Stored data entries:
BEGIN

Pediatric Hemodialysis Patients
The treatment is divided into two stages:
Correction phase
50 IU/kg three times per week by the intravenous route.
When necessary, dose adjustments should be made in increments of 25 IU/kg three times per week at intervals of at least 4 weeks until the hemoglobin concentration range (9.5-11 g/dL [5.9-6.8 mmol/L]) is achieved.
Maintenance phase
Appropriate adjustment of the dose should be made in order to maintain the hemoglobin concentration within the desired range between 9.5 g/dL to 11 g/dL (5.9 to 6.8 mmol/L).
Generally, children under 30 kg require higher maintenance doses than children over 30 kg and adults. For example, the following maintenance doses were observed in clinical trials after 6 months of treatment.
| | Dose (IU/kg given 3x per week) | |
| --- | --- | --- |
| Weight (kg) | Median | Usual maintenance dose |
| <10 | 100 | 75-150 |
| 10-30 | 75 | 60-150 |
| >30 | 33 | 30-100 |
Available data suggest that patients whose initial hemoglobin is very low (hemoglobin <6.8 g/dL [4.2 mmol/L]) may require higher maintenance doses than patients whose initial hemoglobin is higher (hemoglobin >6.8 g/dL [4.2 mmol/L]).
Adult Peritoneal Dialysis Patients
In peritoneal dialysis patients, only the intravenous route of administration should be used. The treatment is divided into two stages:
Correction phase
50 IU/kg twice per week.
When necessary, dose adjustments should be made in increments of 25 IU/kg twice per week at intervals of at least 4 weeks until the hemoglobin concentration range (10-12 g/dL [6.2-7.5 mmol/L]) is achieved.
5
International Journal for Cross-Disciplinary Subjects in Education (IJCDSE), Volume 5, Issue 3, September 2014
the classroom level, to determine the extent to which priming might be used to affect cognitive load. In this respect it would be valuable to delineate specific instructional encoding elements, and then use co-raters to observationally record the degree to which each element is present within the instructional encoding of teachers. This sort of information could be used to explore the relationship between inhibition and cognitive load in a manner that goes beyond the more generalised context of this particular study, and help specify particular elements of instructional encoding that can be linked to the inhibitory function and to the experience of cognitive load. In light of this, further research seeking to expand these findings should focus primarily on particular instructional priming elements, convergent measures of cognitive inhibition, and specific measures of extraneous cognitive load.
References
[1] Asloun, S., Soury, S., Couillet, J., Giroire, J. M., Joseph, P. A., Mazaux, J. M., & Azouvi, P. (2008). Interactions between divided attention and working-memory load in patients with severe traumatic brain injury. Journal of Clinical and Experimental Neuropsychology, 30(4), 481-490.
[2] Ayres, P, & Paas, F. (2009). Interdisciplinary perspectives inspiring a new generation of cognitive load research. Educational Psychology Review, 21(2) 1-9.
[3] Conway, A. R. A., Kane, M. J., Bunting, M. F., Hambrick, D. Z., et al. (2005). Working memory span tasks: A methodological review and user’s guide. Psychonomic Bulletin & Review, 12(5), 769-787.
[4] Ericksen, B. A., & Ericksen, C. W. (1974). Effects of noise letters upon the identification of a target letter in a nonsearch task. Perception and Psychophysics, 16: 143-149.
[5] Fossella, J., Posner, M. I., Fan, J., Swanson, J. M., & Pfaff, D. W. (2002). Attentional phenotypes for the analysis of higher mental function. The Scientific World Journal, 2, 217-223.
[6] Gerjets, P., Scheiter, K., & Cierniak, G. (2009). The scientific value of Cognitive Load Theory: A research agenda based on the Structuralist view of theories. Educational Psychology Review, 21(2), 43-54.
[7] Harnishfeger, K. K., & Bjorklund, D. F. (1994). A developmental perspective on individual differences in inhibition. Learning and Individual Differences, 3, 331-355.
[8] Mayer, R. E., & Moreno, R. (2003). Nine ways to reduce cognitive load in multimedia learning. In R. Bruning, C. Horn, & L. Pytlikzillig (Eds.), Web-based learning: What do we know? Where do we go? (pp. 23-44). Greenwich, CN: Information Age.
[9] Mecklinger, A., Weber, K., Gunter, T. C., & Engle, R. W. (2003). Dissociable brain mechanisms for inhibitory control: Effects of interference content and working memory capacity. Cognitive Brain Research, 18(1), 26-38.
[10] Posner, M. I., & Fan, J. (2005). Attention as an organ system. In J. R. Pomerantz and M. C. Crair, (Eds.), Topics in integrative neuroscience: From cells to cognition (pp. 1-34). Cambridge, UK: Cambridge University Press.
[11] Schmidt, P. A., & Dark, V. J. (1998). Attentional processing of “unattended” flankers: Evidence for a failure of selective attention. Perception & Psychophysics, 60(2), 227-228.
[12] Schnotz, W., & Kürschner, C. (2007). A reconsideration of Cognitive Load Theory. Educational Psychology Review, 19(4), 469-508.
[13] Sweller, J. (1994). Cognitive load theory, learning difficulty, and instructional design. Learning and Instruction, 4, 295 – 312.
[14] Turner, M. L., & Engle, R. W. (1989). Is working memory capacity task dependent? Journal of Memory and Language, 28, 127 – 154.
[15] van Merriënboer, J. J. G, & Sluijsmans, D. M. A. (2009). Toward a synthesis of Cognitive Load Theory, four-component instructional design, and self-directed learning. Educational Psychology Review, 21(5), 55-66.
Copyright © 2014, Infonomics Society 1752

END

Description of the task: Please give an exact copy of the lines above, beginning with the line containing "[6] Gerjets, P., Scheiter, K., &" and running through the line containing "[9] Mecklinger, A., Weber, K., Gunter, T.", and of no other lines.

Your response:
[6] Gerjets, P., Scheiter, K., & Cierniak, G. (2009). The scientific value of Cognitive Load Theory: A research agenda based on the Structuralist view of theories. Educational Psychology Review, 21(2), 43-54.
[7] Harnishfeger, K. K., & Bjorklund, D. F. (1994). A developmental perspective on individual differences in inhibition. Learning and Individual Differences, 3, 331-355.
[8] Mayer, R. E., & Moreno, R. (2003). Nine ways to reduce cognitive load in multimedia learning. In R. Bruning, C. Horn, & L. Pytlikzillig (Eds.), Web-based learning: What do we know? Where do we go? (pp. 23-44). Greenwich, CN: Information Age.
[9] Mecklinger, A., Weber, K., Gunter, T. C., & Engle, R. W. (2003). Dissociable brain mechanisms for inhibitory control: Effects of interference content and working memory capacity. Cognitive Brain Research, 18(1), 26-38.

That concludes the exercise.